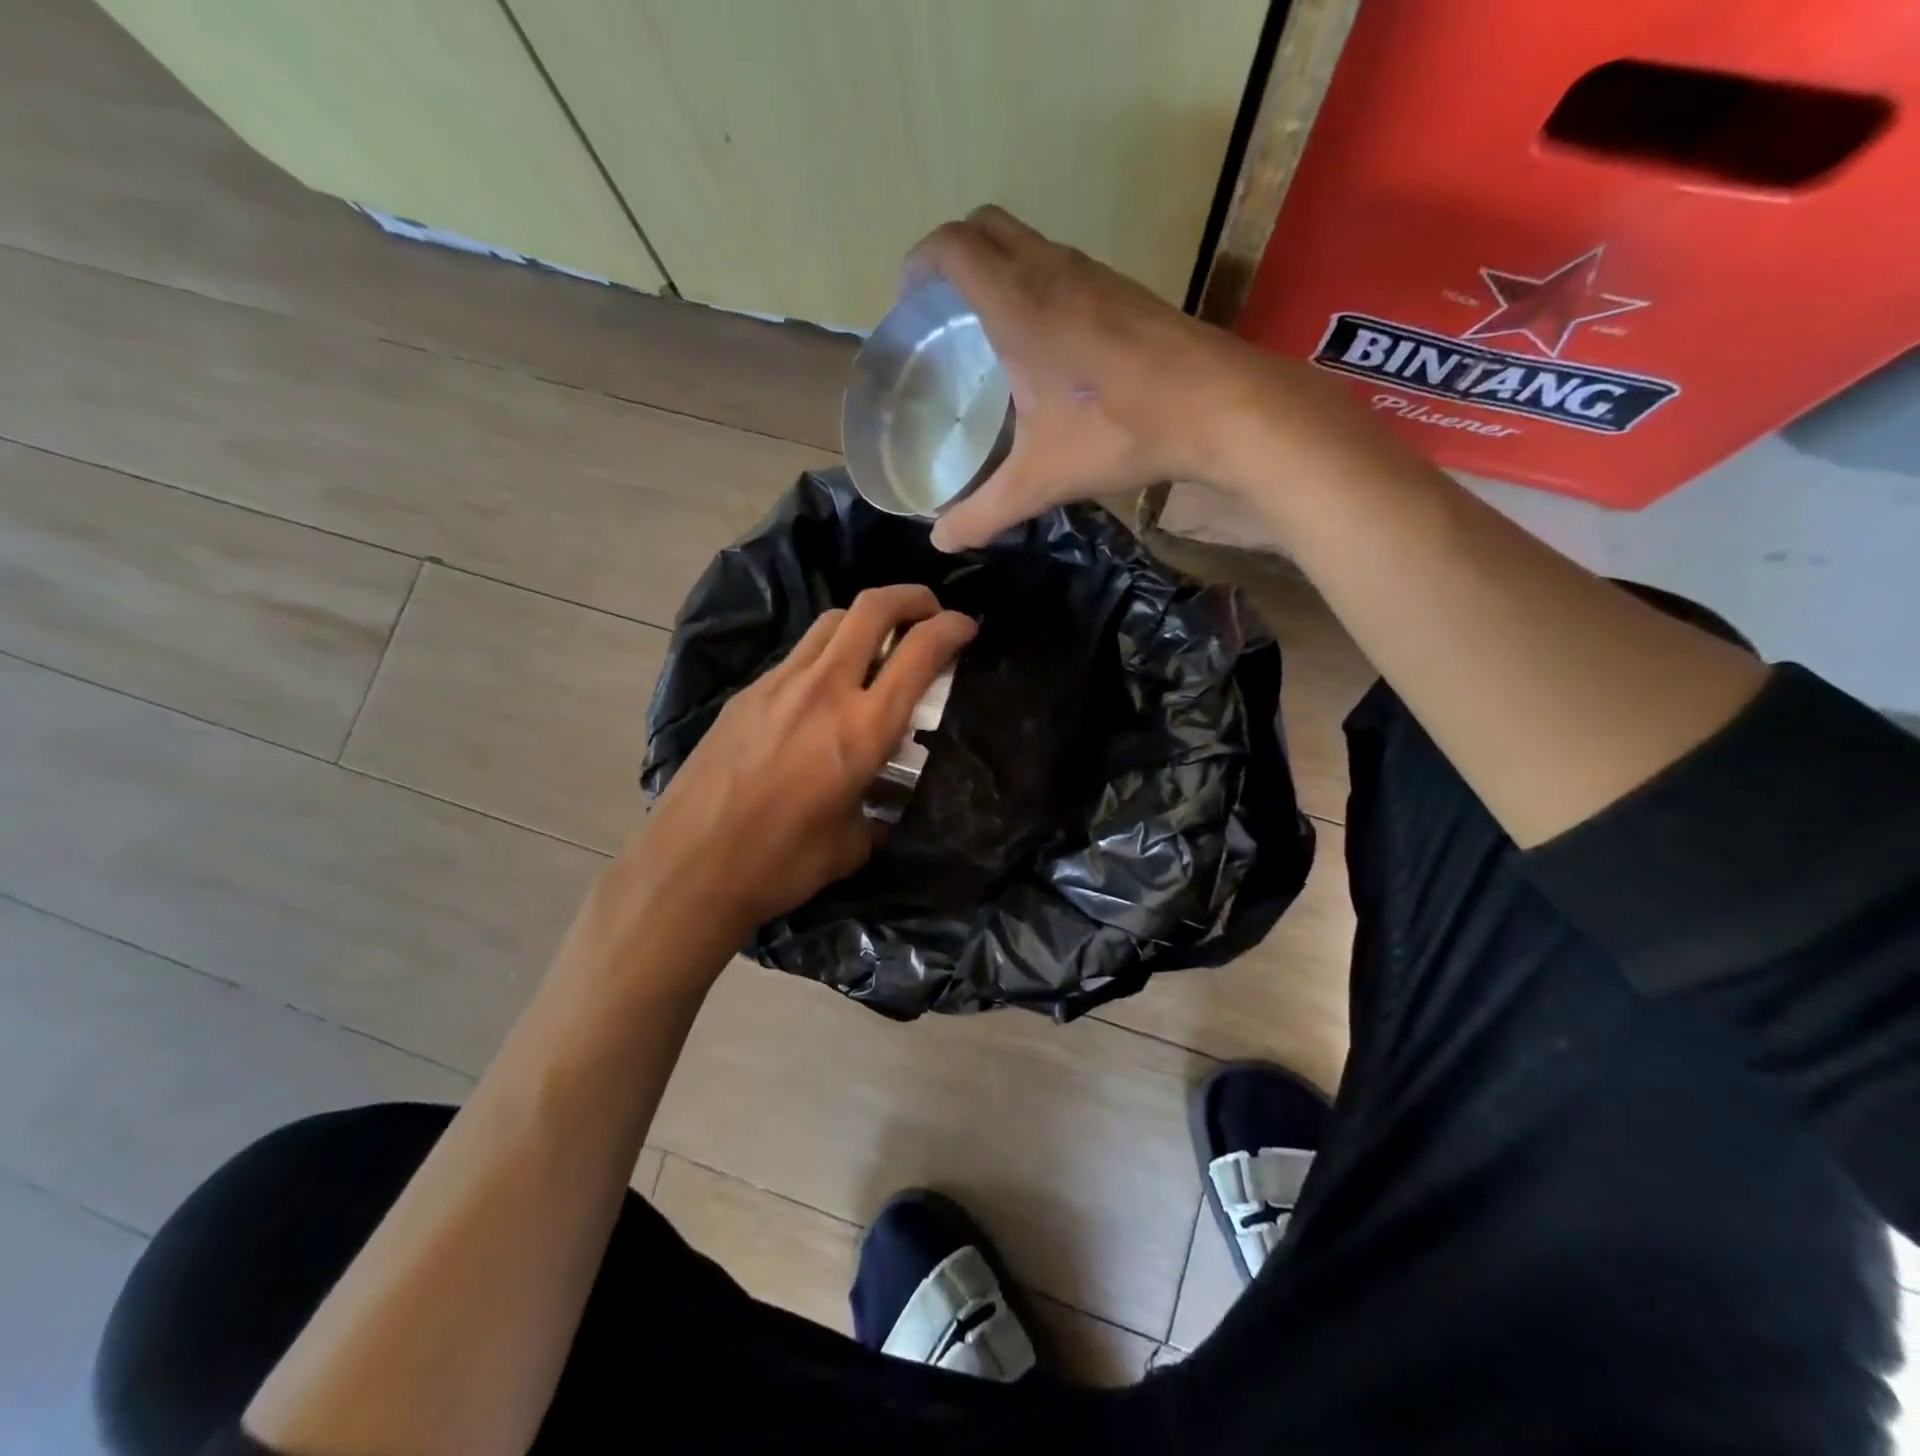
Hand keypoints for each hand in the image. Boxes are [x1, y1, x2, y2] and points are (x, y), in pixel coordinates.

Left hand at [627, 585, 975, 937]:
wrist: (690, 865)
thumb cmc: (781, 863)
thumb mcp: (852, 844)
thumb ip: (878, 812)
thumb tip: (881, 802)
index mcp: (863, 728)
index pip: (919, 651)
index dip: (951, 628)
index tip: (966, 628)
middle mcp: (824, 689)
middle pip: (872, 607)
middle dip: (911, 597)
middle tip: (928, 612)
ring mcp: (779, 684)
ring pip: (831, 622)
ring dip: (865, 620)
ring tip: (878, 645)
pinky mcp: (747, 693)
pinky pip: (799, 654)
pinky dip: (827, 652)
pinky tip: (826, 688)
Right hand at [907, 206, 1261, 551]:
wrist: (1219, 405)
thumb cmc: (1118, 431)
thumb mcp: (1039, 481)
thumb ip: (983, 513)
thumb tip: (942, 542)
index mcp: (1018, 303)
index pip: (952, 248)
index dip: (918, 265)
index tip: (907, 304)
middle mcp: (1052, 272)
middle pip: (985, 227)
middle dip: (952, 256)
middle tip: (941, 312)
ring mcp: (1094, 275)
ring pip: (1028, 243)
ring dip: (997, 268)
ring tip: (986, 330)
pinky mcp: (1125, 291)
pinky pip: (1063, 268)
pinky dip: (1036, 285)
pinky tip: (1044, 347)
########################################
(Work task) Only one stretch of the entries above is wanted: the lines from the one containing "index tip: (966, 628)" through the one containing "ring dip: (997, 268)". Please reproduce it exactly.

(Solution for this exercise)
index tip: (966, 628)
middle mcp: (824, 689)
middle pip: (872, 607)
middle dip: (911, 597)
middle tip: (928, 612)
ring mcp: (779, 684)
ring pip: (831, 622)
ring dip: (865, 620)
ring tip: (878, 645)
pinky mcp: (747, 693)
pinky pip: (799, 654)
pinky dip: (827, 652)
pinky tip: (826, 688)
Right hand at [907, 206, 1261, 551]:
wrist: (1219, 405)
thumb cmc: (1118, 431)
thumb mcp: (1039, 481)
thumb ip: (983, 513)
thumb tip: (942, 542)
index mcp: (1018, 303)
index pip: (952, 248)
index dip: (918, 265)
index tip: (907, 304)
middle mcp: (1052, 272)
middle pip: (985, 227)
middle dip: (952, 256)
middle tip: (941, 312)
ring mcp: (1094, 275)
ring pip: (1028, 243)
ring dip: (997, 268)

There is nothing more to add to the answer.